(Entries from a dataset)

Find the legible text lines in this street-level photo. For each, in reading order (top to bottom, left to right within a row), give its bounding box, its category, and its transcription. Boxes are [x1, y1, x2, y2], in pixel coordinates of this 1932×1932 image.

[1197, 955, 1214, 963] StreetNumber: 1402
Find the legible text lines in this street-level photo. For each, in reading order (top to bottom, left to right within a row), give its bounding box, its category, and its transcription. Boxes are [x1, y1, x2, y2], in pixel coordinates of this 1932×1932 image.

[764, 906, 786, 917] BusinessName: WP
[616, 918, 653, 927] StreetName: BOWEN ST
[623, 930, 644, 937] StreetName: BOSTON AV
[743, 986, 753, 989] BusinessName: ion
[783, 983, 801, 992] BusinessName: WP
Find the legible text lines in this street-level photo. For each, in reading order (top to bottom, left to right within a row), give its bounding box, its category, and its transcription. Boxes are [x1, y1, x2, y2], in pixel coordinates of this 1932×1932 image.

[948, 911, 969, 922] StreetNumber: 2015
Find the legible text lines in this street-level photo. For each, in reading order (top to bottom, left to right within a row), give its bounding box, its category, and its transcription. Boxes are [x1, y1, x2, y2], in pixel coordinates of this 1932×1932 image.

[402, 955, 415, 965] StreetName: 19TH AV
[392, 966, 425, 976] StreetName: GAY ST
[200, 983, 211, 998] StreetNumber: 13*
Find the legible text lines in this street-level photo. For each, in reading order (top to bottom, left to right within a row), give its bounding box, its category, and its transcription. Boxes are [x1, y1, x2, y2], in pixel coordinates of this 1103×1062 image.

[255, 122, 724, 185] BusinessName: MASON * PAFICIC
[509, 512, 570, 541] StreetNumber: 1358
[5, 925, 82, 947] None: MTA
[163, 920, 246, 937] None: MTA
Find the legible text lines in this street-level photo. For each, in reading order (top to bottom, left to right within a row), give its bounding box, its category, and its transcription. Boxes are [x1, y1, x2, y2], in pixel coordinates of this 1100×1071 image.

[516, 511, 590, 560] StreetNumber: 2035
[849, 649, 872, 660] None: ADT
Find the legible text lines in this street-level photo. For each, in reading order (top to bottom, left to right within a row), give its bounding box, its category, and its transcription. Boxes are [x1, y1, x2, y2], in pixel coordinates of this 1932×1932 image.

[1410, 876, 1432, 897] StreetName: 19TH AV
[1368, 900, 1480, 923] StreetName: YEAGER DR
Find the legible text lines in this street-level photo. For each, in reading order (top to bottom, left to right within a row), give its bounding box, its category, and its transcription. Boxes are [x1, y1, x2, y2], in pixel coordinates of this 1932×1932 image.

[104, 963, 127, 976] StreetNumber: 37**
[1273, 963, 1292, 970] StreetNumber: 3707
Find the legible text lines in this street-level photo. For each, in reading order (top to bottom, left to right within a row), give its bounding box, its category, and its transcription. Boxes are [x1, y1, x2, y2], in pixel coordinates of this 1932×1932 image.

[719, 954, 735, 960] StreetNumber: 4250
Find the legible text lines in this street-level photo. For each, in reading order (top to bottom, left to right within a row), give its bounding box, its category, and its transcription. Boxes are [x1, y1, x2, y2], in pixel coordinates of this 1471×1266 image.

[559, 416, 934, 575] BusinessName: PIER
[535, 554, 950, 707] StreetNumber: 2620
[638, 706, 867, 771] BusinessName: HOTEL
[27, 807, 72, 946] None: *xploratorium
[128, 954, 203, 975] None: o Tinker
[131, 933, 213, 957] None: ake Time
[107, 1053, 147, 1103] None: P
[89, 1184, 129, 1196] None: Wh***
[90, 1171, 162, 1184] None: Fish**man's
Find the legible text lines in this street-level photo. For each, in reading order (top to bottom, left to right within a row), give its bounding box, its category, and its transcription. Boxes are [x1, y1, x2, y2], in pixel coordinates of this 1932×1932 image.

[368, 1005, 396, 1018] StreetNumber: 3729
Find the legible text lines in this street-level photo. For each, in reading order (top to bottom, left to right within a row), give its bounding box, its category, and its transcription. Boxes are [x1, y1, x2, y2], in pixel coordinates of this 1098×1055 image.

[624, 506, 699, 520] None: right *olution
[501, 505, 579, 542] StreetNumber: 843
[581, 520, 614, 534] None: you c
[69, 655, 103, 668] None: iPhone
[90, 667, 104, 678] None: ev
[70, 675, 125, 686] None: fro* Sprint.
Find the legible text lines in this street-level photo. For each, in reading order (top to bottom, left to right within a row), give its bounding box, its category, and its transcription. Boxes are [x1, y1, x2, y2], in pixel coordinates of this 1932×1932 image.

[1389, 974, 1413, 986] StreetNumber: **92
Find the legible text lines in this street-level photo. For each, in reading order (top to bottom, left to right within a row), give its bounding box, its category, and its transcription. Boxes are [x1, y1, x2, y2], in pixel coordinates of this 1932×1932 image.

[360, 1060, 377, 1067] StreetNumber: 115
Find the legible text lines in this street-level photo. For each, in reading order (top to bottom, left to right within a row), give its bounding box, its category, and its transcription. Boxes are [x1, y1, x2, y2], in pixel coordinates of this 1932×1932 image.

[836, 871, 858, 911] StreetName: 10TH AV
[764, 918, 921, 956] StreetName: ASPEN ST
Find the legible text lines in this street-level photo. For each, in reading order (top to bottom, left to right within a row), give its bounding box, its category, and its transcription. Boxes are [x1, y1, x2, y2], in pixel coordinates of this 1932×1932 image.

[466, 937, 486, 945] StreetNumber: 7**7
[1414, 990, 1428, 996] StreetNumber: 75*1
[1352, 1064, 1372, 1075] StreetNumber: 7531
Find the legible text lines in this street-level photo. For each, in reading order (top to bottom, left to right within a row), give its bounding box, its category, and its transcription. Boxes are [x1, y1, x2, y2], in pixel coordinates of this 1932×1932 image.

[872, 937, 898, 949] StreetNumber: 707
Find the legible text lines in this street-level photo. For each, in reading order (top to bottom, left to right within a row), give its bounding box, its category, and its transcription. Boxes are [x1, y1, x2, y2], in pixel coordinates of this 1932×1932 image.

● Objective
Copy the listing above line for line, without any changes.

● Reply
Find the legible text lines in this street-level photo. For each, in reading order (top to bottom, left to right within a row), give its bounding box, its category, and its transcription. Boxes are [x1, y1, x2, y2], in pixel coordinates of this 1932×1932 image.

[1197, 955, 1214, 963] StreetNumber: 1402
Find the legible text lines in this street-level photo. For each, in reading order (top to bottom, left to right within a row), give its bounding box, its category, and its transcription. Boxes are [x1, y1, x2, y2], in pixel coordinates of this 1932×1932 image.

[764, 906, 786, 917] BusinessName: WP
[616, 918, 653, 927] StreetName: BOWEN ST
[623, 930, 644, 937] StreetName: BOSTON AV
[743, 986, 753, 989] BusinessName: ion
[783, 983, 801, 992] BusinessName: WP
Find the legible text lines in this street-level photo. For each, in reading order (top to bottom, left to right within a row), give its bounding box, its category, and its transcription. Boxes are [x1, y1, x2, y2], in pixel coordinates of this 1932×1932 image.

[948, 911, 969, 922] StreetNumber: 2015
Find the legible text lines in this street-level photo. For each, in reading order (top to bottom, left to right within a row), give its bounding box, its category, and its transcription. Boxes are [x1, y1, x2, y2], in pixel coordinates of this 1932×1932 image.

[402, 955, 415, 965] StreetName: 19TH AV
[392, 966, 425, 976] StreetName: GAY ST
[200, 983, 211, 998] StreetNumber: 13*
Find the legible text lines in this street-level photo. For each, in reading order (top to bottom, left to right within a row), give its bounding box, its category, and its transcription. Boxes are [x1, y1, x2, y2], in pixel coordinates of this 1103×1062 image.

[255, 122, 724, 185] BusinessName: MASON * PAFICIC
[509, 512, 570, 541] StreetNumber: 1358
[5, 925, 82, 947] None: MTA
[163, 920, 246, 937] None: MTA
Find the legible text lines in this street-level photo. For each, in reading order (top to bottom, left to right within a row), give its bounding box, its category, and its transcription. Boxes are [x1, y1, x2, y2], in pixel coordinates of this 1100×1071 image.

[516, 511, 590, 560] StreetNumber: 2035
[849, 649, 872, 660] None: ADT
Find the legible text lines in this street-level photo. For each, in reading order (top to bottom, left to right within a row), give its bounding box, its category, and its transcription. Boxes are [x1, y1, x2, y2], in pixel coordinates of this 1932×1932 image.

[1410, 876, 1432, 897] StreetName: 19TH AV
[1368, 900, 1480, 923] StreetName: YEAGER DR
Find the legible text lines in this street-level photo. For each, in reading order (top to bottom, left to right within a row), give its bounding box, its category, and its transcription. Boxes are [x1, y1, x2, y2], in pixel coordinates of this 1932×1932 image.

[104, 963, 127, 976] StreetNumber: 37**
[1273, 963, 1292, 970] StreetNumber: 3707
Find the legible text lines in this street-level photo. For each, in reading order (top to bottom, left to right within a row), give its bounding box, its category, and its transcription. Boxes are [x1, y1, x2, y2], in pixel coordinates of this 1932×1932 image.

[719, 954, 735, 960] StreetNumber: 4250
Find the legible text lines in this street-level photo. For each, in reading order (top to bottom, left to right within a row), give its bounding box, its category, and its transcription. Boxes are [x1, y1, x2, y2], in pixel coordinates of this 1471×1266 image.

[559, 416, 934, 575] BusinessName: PIER
[535, 554, 950, 707] StreetNumber: 2620
[638, 706, 867, 771] BusinessName: HOTEL
[27, 807, 72, 946] None: *xploratorium
[128, 954, 203, 975] None: o Tinker
[131, 933, 213, 957] None: ake Time
[107, 1053, 147, 1103] None: P
[89, 1184, 129, 1196] None: Wh***
[90, 1171, 162, 1184] None: Fish**man's
Find the legible text lines in this street-level photo. For each, in reading order (top to bottom, left to right within a row), give its bounding box, its category, and its transcription. Boxes are [x1, y1, x2, y2], in pixel coordinates of this 1932×1932 image.

[368, 1005, 396, 1018] StreetNumber: 3729
Find the legible text lines in this street-level photo. For each, in reading order (top to bottom, left to right within a row), give its bounding box, its category, and its transcription. Boxes are [x1, y1, x2, y2], in pixel coordinates of this 1098×1055 image.

[624, 506, 699, 520] None: right *olution
[501, 505, 579, 542] StreetNumber: 843
[581, 520, 614, 534] None: you c
[69, 655, 103, 668] None: iPhone
[90, 667, 104, 678] None: ev
[70, 675, 125, 686] None: fro* Sprint.
Find the legible text lines in this street-level photo. For each, in reading order (top to bottom, left to right within a row), give its bounding box, its category, and its transcription. Boxes are [x1, y1, x2, y2], in pixel coordinates of this 1932×1932 image.

[1389, 974, 1413, 986] StreetNumber: **92
Find the legible text lines in this street-level photo. For each, in reading order (top to bottom, left to right within a row), give its bounding box, its category, and its transcription. Boxes are [x1, y1, x2, y2], in pixel coordinates of this 1932×1932 image.

[360, 1060, 377, 1067] StreetNumber: 115
Find the legible text lines in this street-level photo. For each, in reading order (top to bottom, left to right within a row), give its bounding box, its category, and its transcription. Boxes are [x1, y1, x2, y2], in pixel coordinates of this 1932×1932 image.

[836, 871, 858, 911] StreetName: 10TH AV
[764, 918, 921, 956] StreetName: ASPEN ST
Find the legible text lines in this street-level photo. For each, in reading order (top to bottom, left to right within a row), give its bounding box, its category, and its transcription. Boxes are [x1, y1, x2, y2], in pixel coordinates of this 1932×1932 image.

[466, 937, 486, 945] StreetNumber: 7**7
[1414, 990, 1428, 996] StreetNumber: 75*1
[1352, 1064, 1372, 1075] StreetNumber: 7531
Find the legible text lines in this street-level photo. For each, in reading order (top to bottom, left to right within a row), give its bounding box, its category, and its transcription. Boxes are [x1, y1, x2, y2], in pixel coordinates of this 1932×1932 image.

[872, 937, 898, 949] StreetNumber: 707
Find the legible text lines in this street-level photo. For each, in reading order (top to bottom, left to right within a row), give its bounding box, its category, and its transcription. Boxes are [x1, y1, x2, y2], in pixel coordinates of this 1932×1932 image.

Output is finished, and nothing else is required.